Xi Jinping Overreaches in the East China Sea
Comment of the Day

November 29 2013

Commentary by David Fuller

Xi Jinping Overreaches in the East China Sea

Here is the opening from another interesting column from Bloomberg:

The Communist Party summit that recast Xi Jinping as a reformer extraordinaire has produced its first foreign-policy initiative: poking Japan in the eye.

That seems to be the point of China's declaration of a vast "air defense identification zone," in which Beijing has essentially claimed the airspace around disputed islands administered by Japan. The provocation came just two weeks after the party called for a new national security council to coordinate military, domestic and intelligence operations in China. Political analysts who worried that the body might herald a deepening Asian Cold War weren't being entirely paranoid.

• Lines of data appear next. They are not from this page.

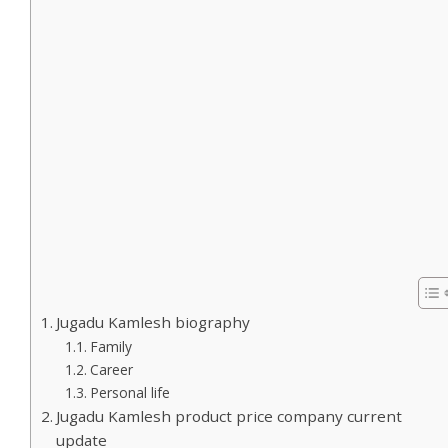
Jugadu Kamlesh biography
Family
Career
Personal life
Jugadu Kamlesh product price company current
update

There's nothing particularly shocking about establishing such a council, state-run media says. The U.S. and Russia both have one, after all, and even Japan is talking about creating its own. Besides, as the Xinhua News Agency was kind enough to inform readers in a Nov. 22 explainer piece, "China is a stabilizer for world peace and security, and the new commission is like a performance guarantee for the stabilizer and will in turn bring benefits to the whole world."

Tell that to Itsunori Onodera, Japan's minister of defense, who's working frantically to decode what China means when it warns that its military may take "defensive emergency measures" if planes don't identify themselves in the new air defense zone. Or Onodera's South Korean counterpart, Kim Kwan Jin: Some of China's zone overlaps with waters off Jeju Island. Or Chuck Hagel, the U.S. defense chief, who got dragged into the controversy and responded, boldly, by flying two unarmed B-52 bombers into the area as a warning to Beijing to back off. When he visits Japan, China and Korea next week, U.S. Vice President Joe Bidencan expect some pretty testy exchanges.

David Fuller's view

We can hope that China's action is just a justification for another Keynesian stimulus but it is certainly not without risks. Interestingly, this is not reflected by stock markets in Japan and China, which are coming into form.